- **WORK TASK**
Please retype every record below character for character, keeping each line break where it falls.

- **SUPPLIED INFORMATION**
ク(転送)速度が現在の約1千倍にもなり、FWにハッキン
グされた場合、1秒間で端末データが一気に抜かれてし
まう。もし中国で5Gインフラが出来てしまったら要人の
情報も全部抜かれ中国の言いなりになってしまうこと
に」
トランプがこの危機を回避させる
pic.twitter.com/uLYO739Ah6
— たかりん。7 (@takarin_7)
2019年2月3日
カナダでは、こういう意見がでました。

- **ANSWER TO THE PROBLEM**
ク(転送)速度が現在の約1千倍にもなり、FWにハッキン
グされた場合、1秒間で端末データが一気に抜かれてし
まう。もし中国で5Gインフラが出来てしまったら要人の
情報も全部抜かれ中国の言いなりになってしまうこと
に」
トランプがこの危機を回避させる
pic.twitter.com/uLYO739Ah6
— たかりん。7 (@takarin_7)
2019年2月3日
カナダでは、こういう意見がでました。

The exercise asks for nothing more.